3. A method according to claim 1 wherein the predetermined shape of the metal stock is generally rectangular.

4. A method according to claim 1 wherein the predetermined shape of the metal stock is defined by a generally rectangular base with generally rectangular fingers extending outwardly therefrom.

5. A method according to claim 1 wherein the step of selectively removing material comprises selectively removing material so that each stub is frustoconically-shaped; and wherein the step of providing the metal posts comprises providing each metal post with a correspondingly-shaped lower open end for engaging the respective frustoconically-shaped stub.

6. A method according to claim 5 wherein the frustoconical shape has a taper angle in a range of about 1-5 degrees.

7. A method according to claim 1 wherein the step of selectively removing material comprises selectively removing material so that each stub has a generally circular cross-sectional shape.

8. A method according to claim 1 wherein the metal stock comprises extruded aluminum.

9. A method according to claim 1 wherein the step of providing the metal posts comprises providing each metal post having a bore extending therethrough defining the lower open end and an open upper end for receiving at least one electrical conductor therein.

10. A method according to claim 9 wherein the step of providing the metal posts comprises providing each metal post to have at least one threaded passageway therein and extending transversely into the bore.

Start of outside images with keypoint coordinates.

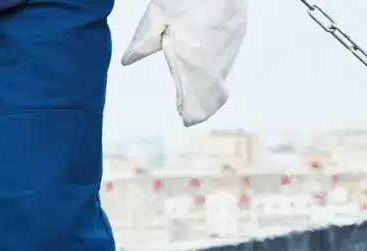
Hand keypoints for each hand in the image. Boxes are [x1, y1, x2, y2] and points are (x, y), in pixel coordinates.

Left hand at [121, 0, 246, 126]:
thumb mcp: (156, 16)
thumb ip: (143, 42)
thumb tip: (127, 61)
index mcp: (192, 59)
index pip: (196, 99)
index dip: (192, 112)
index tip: (185, 118)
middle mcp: (214, 59)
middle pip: (210, 90)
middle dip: (199, 100)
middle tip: (187, 107)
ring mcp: (230, 46)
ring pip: (219, 73)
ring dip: (206, 81)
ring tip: (193, 85)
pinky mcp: (239, 32)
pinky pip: (226, 57)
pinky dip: (214, 64)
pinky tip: (204, 60)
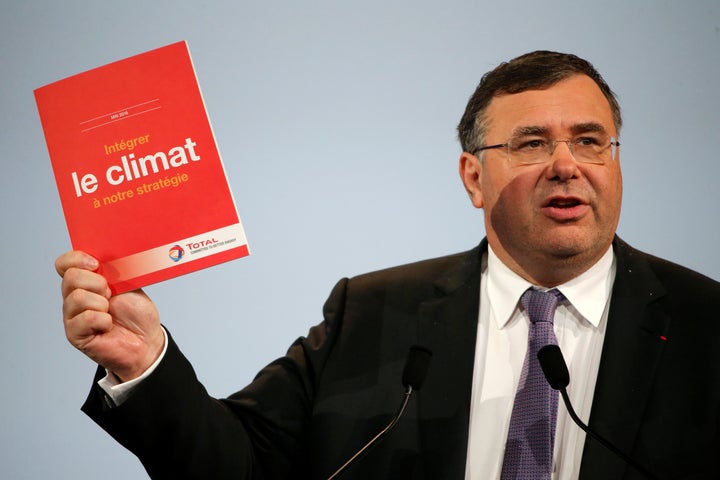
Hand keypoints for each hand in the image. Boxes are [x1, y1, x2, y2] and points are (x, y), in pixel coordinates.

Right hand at [56, 251, 164, 381]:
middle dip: (98, 283)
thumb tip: (104, 256)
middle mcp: (74, 297)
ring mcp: (73, 316)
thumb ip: (114, 270)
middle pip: (71, 277)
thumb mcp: (130, 284)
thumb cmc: (137, 314)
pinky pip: (86, 318)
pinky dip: (103, 320)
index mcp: (86, 281)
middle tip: (111, 295)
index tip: (97, 264)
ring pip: (78, 297)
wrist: (146, 340)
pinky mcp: (75, 334)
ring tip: (110, 312)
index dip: (77, 259)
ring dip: (102, 304)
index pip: (65, 263)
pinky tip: (108, 325)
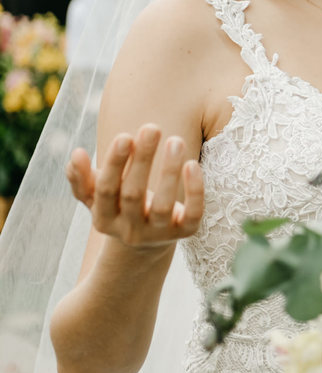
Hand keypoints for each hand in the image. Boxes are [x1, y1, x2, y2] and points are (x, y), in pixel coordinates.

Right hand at [66, 124, 203, 250]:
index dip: (114, 164)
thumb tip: (75, 154)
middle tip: (151, 128)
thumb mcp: (96, 197)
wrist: (146, 244)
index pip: (106, 190)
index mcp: (104, 219)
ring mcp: (158, 234)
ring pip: (163, 205)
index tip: (124, 136)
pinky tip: (192, 164)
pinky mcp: (185, 233)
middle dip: (142, 160)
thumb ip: (81, 178)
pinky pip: (193, 214)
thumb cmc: (119, 207)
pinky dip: (194, 191)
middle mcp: (129, 230)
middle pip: (134, 195)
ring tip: (175, 140)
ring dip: (169, 171)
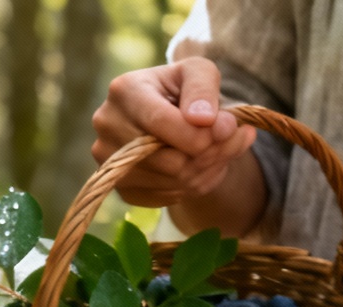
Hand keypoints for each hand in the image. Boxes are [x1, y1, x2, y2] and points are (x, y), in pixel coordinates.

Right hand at [91, 57, 257, 206]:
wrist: (166, 114)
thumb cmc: (182, 89)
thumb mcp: (198, 72)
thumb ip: (204, 88)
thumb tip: (205, 120)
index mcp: (124, 91)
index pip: (162, 123)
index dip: (201, 133)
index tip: (230, 128)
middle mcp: (108, 127)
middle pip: (171, 160)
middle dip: (211, 152)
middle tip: (234, 139)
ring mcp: (111, 162)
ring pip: (174, 182)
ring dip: (207, 170)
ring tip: (220, 150)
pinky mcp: (122, 188)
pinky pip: (167, 197)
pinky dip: (193, 186)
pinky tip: (200, 165)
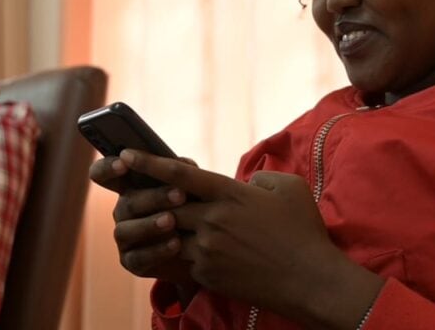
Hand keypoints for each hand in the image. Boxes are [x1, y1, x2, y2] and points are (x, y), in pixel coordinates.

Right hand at [89, 154, 199, 295]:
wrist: (204, 246)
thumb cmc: (193, 206)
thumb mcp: (190, 185)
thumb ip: (183, 172)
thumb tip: (184, 163)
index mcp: (128, 186)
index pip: (103, 173)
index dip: (108, 167)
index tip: (123, 163)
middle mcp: (122, 210)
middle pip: (126, 203)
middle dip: (153, 198)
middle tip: (180, 195)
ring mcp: (124, 236)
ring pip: (126, 231)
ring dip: (150, 225)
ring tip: (173, 221)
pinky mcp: (131, 261)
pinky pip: (139, 257)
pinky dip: (157, 250)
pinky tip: (177, 243)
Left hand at [120, 149, 382, 328]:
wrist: (309, 280)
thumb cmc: (303, 231)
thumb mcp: (287, 188)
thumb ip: (259, 178)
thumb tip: (245, 183)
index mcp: (230, 193)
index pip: (180, 173)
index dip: (149, 162)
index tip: (125, 154)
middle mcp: (213, 219)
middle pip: (166, 204)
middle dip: (146, 198)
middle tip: (129, 191)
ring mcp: (208, 248)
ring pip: (168, 233)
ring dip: (159, 228)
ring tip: (148, 223)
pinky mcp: (207, 273)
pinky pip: (181, 259)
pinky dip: (175, 252)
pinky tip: (171, 250)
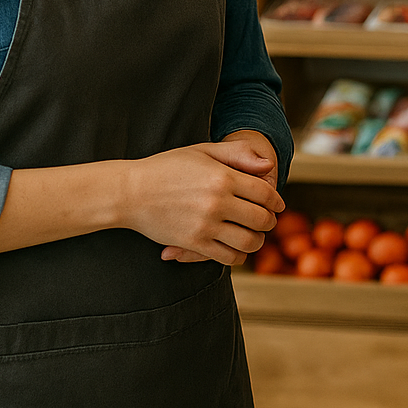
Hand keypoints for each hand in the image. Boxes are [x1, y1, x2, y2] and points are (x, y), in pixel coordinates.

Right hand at [163, 131, 280, 262]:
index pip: (265, 193)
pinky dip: (238, 256)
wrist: (130, 192)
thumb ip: (238, 154)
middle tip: (267, 221)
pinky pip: (226, 256)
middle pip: (261, 219)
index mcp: (222, 177)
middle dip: (269, 221)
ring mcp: (205, 225)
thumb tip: (268, 165)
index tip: (277, 205)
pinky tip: (237, 248)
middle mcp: (217, 202)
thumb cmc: (167, 167)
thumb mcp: (203, 151)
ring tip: (254, 235)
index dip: (276, 201)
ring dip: (257, 241)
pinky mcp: (193, 243)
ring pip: (248, 242)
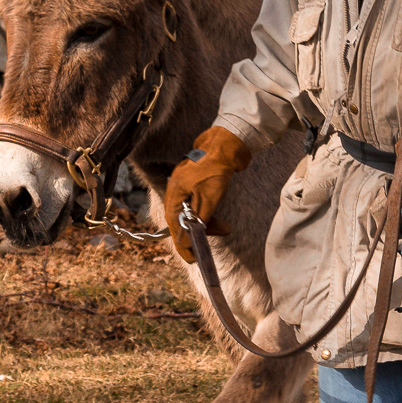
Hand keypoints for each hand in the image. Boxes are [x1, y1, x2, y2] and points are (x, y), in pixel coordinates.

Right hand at [164, 125, 251, 261]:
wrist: (228, 143)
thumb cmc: (215, 170)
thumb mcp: (207, 200)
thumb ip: (196, 221)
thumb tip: (187, 242)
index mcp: (174, 193)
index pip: (174, 226)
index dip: (183, 244)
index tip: (192, 258)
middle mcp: (177, 189)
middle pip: (183, 219)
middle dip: (198, 233)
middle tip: (214, 241)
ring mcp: (187, 185)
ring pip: (193, 212)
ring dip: (208, 223)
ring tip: (226, 228)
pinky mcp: (198, 182)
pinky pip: (199, 203)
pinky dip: (209, 212)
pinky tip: (221, 218)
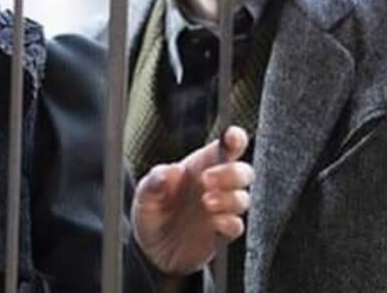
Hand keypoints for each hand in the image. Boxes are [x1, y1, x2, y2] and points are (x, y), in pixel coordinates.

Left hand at [132, 126, 253, 275]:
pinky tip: (215, 223)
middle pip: (242, 171)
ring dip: (229, 198)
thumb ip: (154, 181)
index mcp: (197, 167)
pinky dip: (230, 222)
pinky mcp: (222, 233)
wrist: (151, 250)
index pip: (223, 149)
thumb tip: (170, 171)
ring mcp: (221, 209)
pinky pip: (238, 225)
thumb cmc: (152, 212)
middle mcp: (214, 186)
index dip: (234, 139)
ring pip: (243, 198)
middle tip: (206, 180)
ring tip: (206, 202)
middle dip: (231, 173)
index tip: (232, 136)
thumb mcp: (144, 195)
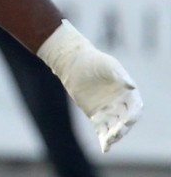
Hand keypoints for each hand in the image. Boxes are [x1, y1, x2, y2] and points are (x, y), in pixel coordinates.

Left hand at [38, 20, 142, 151]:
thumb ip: (119, 75)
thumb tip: (131, 85)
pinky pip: (102, 130)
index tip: (129, 120)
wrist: (74, 63)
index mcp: (128, 93)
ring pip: (114, 127)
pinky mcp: (96, 116)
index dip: (133, 115)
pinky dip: (103, 139)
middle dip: (122, 128)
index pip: (135, 107)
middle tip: (116, 133)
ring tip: (109, 141)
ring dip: (113, 136)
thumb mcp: (107, 65)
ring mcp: (109, 111)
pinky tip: (104, 148)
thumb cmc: (94, 61)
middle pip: (125, 121)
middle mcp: (121, 104)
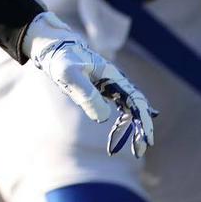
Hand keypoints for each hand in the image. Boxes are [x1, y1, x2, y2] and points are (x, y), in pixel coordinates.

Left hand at [23, 12, 156, 156]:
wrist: (54, 50)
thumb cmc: (62, 60)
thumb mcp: (70, 75)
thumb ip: (86, 94)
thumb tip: (103, 117)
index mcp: (113, 76)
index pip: (136, 100)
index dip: (143, 120)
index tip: (146, 139)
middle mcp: (116, 82)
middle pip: (136, 107)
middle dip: (141, 129)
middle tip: (139, 151)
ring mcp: (110, 87)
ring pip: (129, 111)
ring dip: (132, 129)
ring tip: (133, 149)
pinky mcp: (102, 92)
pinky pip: (117, 110)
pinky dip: (120, 124)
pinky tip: (117, 138)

11. A method according to claim 10 wherein the step of providing the metal posts comprises providing each metal post having an increased thickness wall portion through which the at least one threaded passageway extends.

12. A method according to claim 1 wherein the step of providing the metal posts comprises providing each metal post to comprise an uppermost tab with at least one opening therein for receiving a fastener to secure an electrical conductor thereto.

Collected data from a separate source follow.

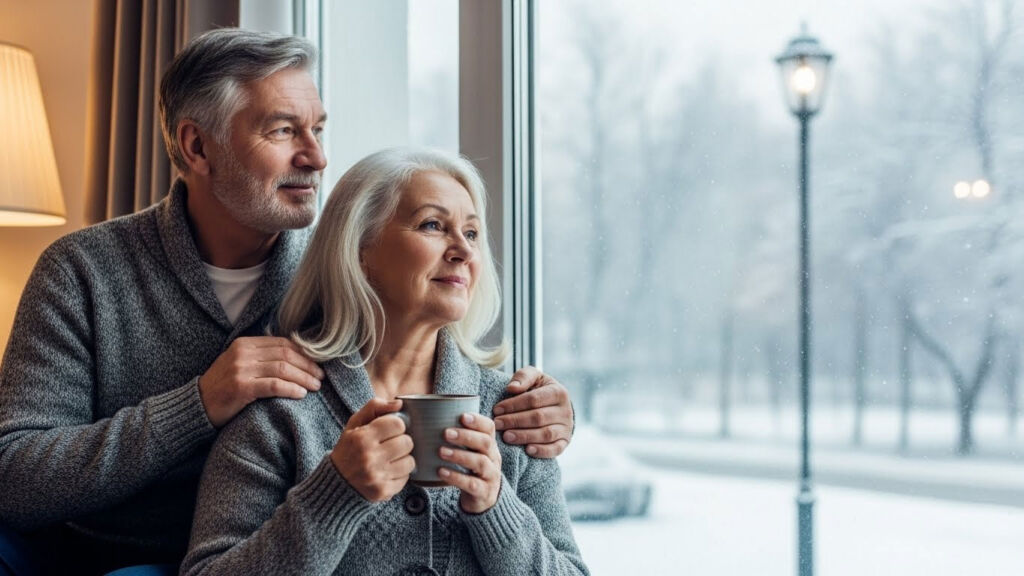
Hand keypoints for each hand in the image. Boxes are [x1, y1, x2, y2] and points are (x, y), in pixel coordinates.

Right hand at [199, 337, 324, 427]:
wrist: (196, 406)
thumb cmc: (223, 387)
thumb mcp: (240, 365)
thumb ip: (262, 357)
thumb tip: (296, 358)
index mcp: (245, 343)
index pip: (282, 343)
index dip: (304, 353)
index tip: (317, 363)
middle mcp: (243, 353)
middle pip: (286, 354)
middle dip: (307, 365)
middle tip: (321, 376)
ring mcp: (241, 369)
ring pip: (283, 369)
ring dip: (303, 378)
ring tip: (315, 386)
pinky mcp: (241, 387)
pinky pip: (274, 385)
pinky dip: (291, 389)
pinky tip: (301, 394)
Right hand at [331, 398, 413, 501]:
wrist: (336, 482)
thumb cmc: (349, 448)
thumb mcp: (354, 423)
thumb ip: (374, 406)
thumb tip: (399, 403)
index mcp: (362, 438)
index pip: (398, 424)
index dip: (396, 425)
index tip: (389, 430)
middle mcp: (369, 457)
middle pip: (407, 442)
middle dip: (401, 441)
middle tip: (391, 445)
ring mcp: (377, 476)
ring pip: (410, 461)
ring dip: (403, 458)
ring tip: (390, 459)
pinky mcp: (383, 491)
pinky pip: (406, 478)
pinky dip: (400, 474)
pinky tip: (387, 471)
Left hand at [439, 413, 501, 513]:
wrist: (484, 500)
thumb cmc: (471, 470)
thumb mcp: (471, 453)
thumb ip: (459, 438)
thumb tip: (430, 419)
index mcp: (489, 445)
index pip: (489, 428)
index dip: (478, 421)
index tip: (462, 416)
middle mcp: (493, 458)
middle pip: (485, 443)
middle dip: (466, 436)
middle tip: (446, 433)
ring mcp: (490, 476)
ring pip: (480, 462)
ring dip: (459, 455)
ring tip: (441, 452)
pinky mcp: (483, 492)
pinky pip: (472, 484)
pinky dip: (456, 477)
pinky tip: (441, 472)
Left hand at [492, 366, 573, 457]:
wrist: (555, 406)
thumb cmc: (540, 390)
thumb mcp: (534, 378)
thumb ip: (523, 377)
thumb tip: (512, 388)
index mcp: (558, 392)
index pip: (533, 399)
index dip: (513, 405)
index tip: (496, 410)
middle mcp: (565, 410)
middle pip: (538, 417)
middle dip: (515, 421)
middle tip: (497, 424)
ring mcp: (566, 428)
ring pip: (546, 434)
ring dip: (524, 436)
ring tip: (506, 437)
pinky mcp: (565, 442)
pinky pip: (555, 449)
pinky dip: (542, 450)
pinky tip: (527, 450)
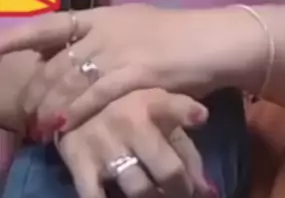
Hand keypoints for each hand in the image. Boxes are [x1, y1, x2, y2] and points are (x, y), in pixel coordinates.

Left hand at [0, 3, 265, 129]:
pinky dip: (75, 112)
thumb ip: (98, 38)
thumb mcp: (131, 27)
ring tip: (38, 127)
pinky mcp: (138, 74)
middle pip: (56, 62)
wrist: (212, 40)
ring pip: (71, 81)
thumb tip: (64, 51)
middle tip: (25, 112)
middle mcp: (107, 30)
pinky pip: (96, 96)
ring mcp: (122, 51)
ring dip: (50, 107)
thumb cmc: (174, 36)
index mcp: (103, 16)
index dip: (20, 35)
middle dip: (35, 90)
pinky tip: (62, 126)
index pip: (52, 24)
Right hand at [48, 88, 214, 197]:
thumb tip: (208, 189)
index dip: (185, 111)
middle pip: (165, 168)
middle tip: (182, 192)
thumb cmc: (127, 112)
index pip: (170, 105)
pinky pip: (94, 197)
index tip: (201, 117)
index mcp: (149, 102)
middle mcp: (126, 119)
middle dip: (179, 188)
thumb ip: (184, 149)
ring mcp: (102, 142)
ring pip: (138, 188)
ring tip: (157, 195)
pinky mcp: (78, 162)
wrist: (71, 102)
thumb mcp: (158, 121)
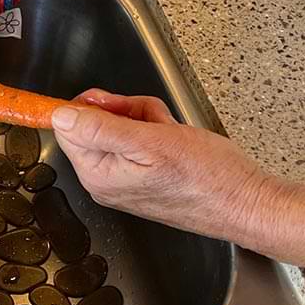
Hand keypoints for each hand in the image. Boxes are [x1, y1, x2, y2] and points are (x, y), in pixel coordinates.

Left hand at [50, 89, 285, 243]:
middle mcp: (105, 180)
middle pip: (94, 124)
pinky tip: (176, 139)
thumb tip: (60, 116)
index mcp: (98, 174)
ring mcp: (125, 179)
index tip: (115, 102)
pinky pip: (139, 140)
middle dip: (124, 111)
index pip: (68, 128)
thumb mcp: (150, 141)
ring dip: (145, 118)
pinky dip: (156, 131)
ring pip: (120, 127)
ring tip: (170, 131)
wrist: (244, 201)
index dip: (91, 106)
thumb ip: (100, 128)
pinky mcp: (145, 176)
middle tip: (151, 118)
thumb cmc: (206, 177)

13. A method according to claim 1 further comprising the step of forming an insulating coating on at least the bus portion and lower portions of the metal posts.

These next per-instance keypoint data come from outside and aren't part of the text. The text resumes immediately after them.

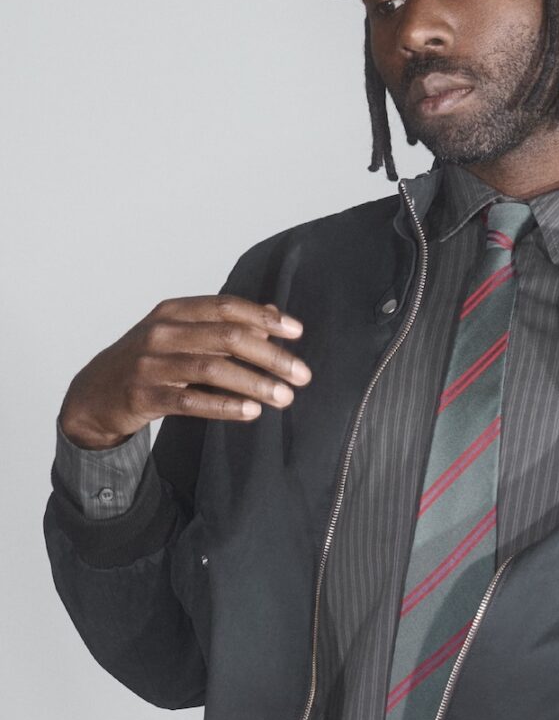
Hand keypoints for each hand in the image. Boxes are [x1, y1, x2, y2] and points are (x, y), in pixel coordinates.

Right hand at [58, 296, 311, 450]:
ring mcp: (150, 363)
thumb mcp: (181, 334)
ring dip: (255, 383)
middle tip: (302, 375)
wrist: (95, 395)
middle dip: (271, 355)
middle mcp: (161, 332)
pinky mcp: (143, 395)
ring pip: (213, 368)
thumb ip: (223, 324)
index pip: (227, 307)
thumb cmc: (148, 362)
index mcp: (174, 311)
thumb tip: (273, 314)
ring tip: (285, 397)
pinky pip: (191, 401)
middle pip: (227, 337)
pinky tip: (251, 412)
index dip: (265, 318)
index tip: (297, 332)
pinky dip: (224, 405)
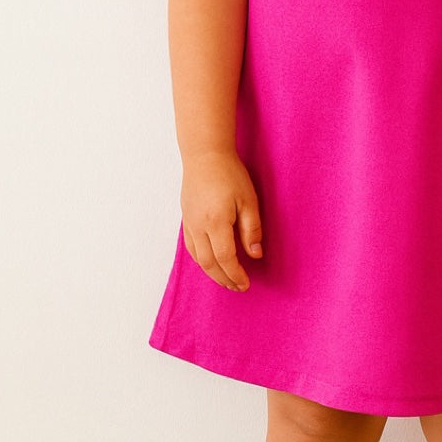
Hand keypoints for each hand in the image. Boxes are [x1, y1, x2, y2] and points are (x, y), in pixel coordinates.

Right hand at [180, 151, 262, 291]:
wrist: (205, 154)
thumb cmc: (230, 174)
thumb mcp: (248, 200)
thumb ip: (251, 229)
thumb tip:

14. A method according to claim 1 wherein each metal post comprises aluminum.

15. A method according to claim 1 wherein the step of selectively removing material comprises selectively removing material so that all of the stubs have a common height.

16. A method according to claim 1 wherein the step of providing the metal posts comprises providing at least some of the metal posts with different shapes.

17. A method for making an electrical connector comprising a bus portion and a plurality of posts extending outwardly therefrom, the method comprising the steps of:selectively removing material from metal stock using a milling cutter to form a monolithic body comprising a bus portion and a plurality of spaced apart stubs extending outwardly therefrom; forming a plurality of metal posts, each metal post having a lower open end; and engaging the lower open end of each metal post and a respective stub of the monolithic body together.

18. A method according to claim 17 wherein the metal stock has a height dimension substantially equal to a combined height of the bus portion and stub.

19. A method according to claim 17 wherein the step of selectively removing material comprises selectively removing material so that each stub is frustoconically-shaped; and wherein the step of providing the metal posts comprises providing each metal post with a correspondingly-shaped lower open end for engaging the respective frustoconically-shaped stub.

20. A method according to claim 17 wherein the step of selectively removing material comprises selectively removing material so that each stub has a generally circular cross-sectional shape.

21. A method according to claim 17 wherein the step of forming the metal posts comprises forming each metal post having a bore extending therethrough defining the lower open end and an open upper end for receiving at least one electrical conductor therein.

22. A method according to claim 17 wherein the step of forming the metal posts comprises forming each metal post to comprise an uppermost tab with at least one opening therein for receiving a fastener to secure an electrical conductor thereto.

23. A method according to claim 17 further comprising the step of forming an insulating coating on at least the bus portion and lower portions of the metal posts.